* _Document_:
We can get away with it for some codepaths but it adds new constraints
that are hard to check against.  For example, simpletrace uses
get_clock() but we need to limit ourselves as much as possible.  If
that function calls any other core QEMU code like qemu_malloc(), then
we risk infinite recursion because qemu_malloc() has a useful trace
event.

Stefan

Patch

diff --git a/docs/tracing.txt b/docs/tracing.txt
index a6cc56f..f15069c 100644
--- a/docs/tracing.txt
+++ b/docs/tracing.txt
@@ -141,11 +141,6 @@  source tree.  It may not be as powerful as platform-specific or third-party
 trace backends but it is portable.  This is the recommended trace backend
 unless you have specific needs for more advanced backends.
 
-Warning: the "simple" backend is not thread-safe so only enable trace events
-that are executed while the global mutex is held.  Much of QEMU meets this
-requirement but some utility functions like qemu_malloc() or thread-related
-code cannot be safely traced using the "simple" backend.
-
 ==== Monitor commands ====
 
 * info trace
diff --git a/simpletrace.c b/simpletrace.c
index 9ea0d1f..9403ea2 100644
--- a/simpletrace.c
+++ b/simpletrace.c
@@ -12,6 +12,9 @@ 
 #include <stdint.h>
 #include <stdio.h>
 #include <time.h>
+#include <signal.h>
+#include <pthread.h>
+#include "qerror.h"

* _Task to carry out_: Continue the QEMU simpletrace patch from its last line.

* _Stored data_:
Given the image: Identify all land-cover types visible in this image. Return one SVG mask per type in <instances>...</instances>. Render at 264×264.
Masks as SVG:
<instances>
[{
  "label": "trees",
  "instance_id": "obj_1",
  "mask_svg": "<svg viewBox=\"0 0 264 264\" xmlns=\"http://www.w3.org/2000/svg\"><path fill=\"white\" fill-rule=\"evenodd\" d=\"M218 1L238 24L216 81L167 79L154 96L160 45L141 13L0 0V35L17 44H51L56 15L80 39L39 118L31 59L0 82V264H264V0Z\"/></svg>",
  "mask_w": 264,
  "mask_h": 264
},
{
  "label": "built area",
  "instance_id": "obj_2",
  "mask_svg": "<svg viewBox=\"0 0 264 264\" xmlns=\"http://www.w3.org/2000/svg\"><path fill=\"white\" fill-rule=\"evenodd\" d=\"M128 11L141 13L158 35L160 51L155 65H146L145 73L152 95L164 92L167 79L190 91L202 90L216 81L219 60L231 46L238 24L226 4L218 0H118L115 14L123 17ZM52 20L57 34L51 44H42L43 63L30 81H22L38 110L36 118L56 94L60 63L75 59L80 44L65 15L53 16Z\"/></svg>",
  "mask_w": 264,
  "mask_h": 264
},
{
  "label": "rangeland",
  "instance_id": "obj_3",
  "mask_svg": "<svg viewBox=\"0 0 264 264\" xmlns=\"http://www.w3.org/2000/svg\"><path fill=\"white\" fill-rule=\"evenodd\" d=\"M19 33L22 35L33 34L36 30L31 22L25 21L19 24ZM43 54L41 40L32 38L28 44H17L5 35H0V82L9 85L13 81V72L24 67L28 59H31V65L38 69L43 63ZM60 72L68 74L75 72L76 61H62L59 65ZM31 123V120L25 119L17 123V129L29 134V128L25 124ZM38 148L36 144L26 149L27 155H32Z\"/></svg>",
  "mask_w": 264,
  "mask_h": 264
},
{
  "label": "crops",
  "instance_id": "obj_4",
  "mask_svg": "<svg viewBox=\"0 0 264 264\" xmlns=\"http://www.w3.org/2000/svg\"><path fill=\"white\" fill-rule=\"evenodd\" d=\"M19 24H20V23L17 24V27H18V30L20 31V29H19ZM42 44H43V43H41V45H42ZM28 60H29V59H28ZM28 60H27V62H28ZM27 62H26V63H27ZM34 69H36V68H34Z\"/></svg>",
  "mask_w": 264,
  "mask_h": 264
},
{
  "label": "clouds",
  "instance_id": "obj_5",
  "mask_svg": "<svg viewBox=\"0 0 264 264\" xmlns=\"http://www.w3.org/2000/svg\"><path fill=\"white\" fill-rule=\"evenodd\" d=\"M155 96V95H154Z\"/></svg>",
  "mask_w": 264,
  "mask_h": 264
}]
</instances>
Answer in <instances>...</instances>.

==

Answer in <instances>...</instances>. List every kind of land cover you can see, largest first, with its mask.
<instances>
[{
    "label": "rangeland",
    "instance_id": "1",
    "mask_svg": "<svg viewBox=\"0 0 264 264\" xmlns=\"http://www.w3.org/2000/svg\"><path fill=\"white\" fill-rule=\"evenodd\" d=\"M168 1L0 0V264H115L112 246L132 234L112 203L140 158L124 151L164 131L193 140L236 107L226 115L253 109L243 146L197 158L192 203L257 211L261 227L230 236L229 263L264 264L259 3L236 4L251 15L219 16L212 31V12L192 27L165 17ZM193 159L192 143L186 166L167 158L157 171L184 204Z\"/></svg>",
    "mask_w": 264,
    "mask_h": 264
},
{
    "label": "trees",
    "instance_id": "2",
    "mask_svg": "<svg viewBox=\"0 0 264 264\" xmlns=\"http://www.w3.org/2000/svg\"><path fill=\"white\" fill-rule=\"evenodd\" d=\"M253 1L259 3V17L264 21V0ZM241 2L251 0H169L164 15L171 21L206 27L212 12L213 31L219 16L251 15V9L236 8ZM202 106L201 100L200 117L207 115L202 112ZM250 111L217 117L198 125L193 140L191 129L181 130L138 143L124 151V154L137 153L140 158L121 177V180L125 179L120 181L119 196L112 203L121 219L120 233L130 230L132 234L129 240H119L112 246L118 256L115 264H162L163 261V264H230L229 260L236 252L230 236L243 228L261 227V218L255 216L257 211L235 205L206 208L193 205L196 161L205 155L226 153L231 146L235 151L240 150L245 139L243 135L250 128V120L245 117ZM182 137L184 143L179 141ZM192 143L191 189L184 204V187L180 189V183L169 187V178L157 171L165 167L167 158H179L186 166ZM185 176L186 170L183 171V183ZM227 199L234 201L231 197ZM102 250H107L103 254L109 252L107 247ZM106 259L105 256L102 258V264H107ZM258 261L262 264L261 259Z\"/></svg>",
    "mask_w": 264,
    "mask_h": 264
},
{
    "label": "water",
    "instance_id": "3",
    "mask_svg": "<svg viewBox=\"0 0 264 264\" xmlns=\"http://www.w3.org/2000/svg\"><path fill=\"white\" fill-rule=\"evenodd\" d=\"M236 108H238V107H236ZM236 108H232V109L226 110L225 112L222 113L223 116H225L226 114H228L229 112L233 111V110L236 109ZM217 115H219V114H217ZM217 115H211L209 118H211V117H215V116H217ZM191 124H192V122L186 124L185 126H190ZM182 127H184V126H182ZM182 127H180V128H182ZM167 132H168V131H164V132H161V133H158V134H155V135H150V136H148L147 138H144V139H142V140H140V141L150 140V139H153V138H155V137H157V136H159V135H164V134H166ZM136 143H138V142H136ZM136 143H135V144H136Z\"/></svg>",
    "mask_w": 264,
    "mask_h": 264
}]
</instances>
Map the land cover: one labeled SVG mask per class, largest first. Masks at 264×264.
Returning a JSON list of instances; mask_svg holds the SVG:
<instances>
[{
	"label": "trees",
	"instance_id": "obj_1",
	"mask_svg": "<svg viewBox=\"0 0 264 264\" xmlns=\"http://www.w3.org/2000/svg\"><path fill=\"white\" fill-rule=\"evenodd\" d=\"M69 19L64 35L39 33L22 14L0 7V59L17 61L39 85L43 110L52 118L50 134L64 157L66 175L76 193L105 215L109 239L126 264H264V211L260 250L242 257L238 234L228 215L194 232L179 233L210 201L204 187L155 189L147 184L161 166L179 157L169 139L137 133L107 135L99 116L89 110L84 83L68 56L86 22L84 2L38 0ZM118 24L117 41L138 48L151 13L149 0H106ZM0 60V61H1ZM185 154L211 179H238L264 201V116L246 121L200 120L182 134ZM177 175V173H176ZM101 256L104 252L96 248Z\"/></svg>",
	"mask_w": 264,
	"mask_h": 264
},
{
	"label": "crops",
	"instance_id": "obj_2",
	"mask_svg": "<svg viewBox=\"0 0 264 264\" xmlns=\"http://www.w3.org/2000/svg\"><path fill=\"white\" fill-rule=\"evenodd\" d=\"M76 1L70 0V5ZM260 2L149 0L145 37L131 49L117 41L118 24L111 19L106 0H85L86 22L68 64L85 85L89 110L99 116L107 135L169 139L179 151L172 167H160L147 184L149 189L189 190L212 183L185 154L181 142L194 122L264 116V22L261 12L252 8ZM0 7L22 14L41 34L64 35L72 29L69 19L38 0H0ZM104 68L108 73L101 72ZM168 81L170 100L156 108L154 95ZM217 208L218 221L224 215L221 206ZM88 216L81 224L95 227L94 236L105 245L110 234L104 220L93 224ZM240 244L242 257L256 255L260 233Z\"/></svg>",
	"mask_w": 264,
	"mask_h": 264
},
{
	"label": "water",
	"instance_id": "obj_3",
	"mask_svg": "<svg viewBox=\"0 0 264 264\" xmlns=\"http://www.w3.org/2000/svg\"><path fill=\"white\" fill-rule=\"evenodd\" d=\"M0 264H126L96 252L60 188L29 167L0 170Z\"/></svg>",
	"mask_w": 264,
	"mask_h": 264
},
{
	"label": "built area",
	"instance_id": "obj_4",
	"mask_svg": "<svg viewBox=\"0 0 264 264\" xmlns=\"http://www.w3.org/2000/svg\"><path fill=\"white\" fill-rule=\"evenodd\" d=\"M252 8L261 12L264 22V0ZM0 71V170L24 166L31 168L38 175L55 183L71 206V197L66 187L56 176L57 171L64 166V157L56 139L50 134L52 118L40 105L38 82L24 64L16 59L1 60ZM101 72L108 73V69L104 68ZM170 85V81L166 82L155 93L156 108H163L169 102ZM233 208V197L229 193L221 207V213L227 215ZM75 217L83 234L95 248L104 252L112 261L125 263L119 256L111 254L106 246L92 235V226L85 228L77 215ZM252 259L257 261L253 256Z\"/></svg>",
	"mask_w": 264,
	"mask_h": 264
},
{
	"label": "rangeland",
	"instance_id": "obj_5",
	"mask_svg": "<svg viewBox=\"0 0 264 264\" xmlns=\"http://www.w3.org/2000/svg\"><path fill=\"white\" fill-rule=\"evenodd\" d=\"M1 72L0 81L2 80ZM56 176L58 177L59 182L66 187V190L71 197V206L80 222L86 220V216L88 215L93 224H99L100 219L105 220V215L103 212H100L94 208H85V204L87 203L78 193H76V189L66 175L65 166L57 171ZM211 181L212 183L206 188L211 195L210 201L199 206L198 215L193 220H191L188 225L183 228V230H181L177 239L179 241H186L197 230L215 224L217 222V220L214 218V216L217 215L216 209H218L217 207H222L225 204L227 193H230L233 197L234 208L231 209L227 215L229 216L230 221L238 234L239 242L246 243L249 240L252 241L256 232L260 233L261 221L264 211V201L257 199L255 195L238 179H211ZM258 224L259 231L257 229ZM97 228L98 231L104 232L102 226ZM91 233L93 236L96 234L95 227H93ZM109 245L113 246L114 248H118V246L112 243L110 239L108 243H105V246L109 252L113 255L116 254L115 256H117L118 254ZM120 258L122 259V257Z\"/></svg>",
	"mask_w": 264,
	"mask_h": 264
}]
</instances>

...

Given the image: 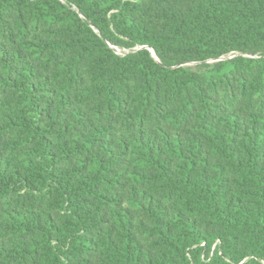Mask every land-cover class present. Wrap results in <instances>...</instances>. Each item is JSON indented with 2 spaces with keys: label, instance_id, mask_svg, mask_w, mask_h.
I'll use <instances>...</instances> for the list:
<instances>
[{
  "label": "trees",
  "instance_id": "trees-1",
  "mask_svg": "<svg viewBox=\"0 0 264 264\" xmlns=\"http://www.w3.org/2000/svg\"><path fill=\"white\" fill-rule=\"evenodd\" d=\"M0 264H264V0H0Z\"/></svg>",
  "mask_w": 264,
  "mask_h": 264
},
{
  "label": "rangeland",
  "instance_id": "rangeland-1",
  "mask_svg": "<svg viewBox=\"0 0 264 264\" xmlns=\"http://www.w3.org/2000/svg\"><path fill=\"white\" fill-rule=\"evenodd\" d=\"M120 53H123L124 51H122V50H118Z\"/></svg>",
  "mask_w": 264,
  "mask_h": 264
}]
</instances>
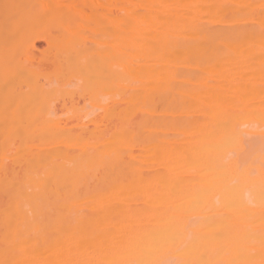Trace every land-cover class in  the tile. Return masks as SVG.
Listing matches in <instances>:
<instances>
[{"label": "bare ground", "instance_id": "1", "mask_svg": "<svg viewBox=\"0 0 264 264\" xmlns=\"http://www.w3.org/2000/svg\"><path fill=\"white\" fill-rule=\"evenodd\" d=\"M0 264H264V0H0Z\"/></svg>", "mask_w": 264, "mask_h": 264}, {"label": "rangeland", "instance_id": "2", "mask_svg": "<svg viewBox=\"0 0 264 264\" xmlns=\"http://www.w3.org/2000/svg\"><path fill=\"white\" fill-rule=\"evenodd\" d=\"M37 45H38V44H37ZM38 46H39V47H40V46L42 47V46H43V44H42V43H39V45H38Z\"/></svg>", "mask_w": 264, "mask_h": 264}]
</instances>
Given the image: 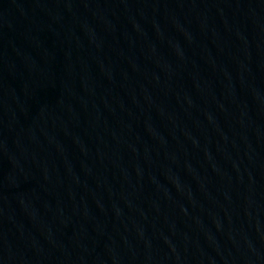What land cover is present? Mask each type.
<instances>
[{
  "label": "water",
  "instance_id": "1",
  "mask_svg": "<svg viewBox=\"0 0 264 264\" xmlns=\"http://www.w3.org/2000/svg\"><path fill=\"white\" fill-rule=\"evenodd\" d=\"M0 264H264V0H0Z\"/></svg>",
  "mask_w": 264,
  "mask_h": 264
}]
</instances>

* _Right answer_:
 #include "qemu-timer.h"
 #include "trace.h"
 
@@ -24,6 +27,9 @@ 
 /** Trace file version number, bump if format changes */
 #define HEADER_VERSION 0
 
+/** Trace record is valid */
+#define TRACE_RECORD_VALID ((uint64_t)1 << 63)
+
 /** Trace buffer entry */
 typedef struct {
     uint64_t event;
@@ -37,126 +43,130 @@  typedef struct {
 } TraceRecord;
 
 enum {
-    TRACE_BUF_LEN = 64 * 1024 / sizeof(TraceRecord),
+    TRACE_BUF_LEN = 4096,
+    TRACE_BUF_FLUSH_THRESHOLD = TRACE_BUF_LEN / 4,
 };
 
+/*
+ * Trace records are written out by a dedicated thread.  The thread waits for
+ * records to become available, writes them out, and then waits again.
+ */
+static pthread_mutex_t trace_lock = PTHREAD_MUTEX_INITIALIZER;
+static pthread_cond_t trace_available_cond = PTHREAD_COND_INITIALIZER;
+static pthread_cond_t trace_empty_cond = PTHREAD_COND_INITIALIZER;
+static bool trace_available;
+static bool trace_writeout_enabled;
+
 static TraceRecord trace_buf[TRACE_BUF_LEN];
 static unsigned int trace_idx;
 static FILE *trace_fp;
 static char *trace_file_name = NULL;
-static bool trace_file_enabled = false;
 
-void st_print_trace_file_status(FILE *stream, int (*stream_printf)(FILE *stream, const char *fmt, ...))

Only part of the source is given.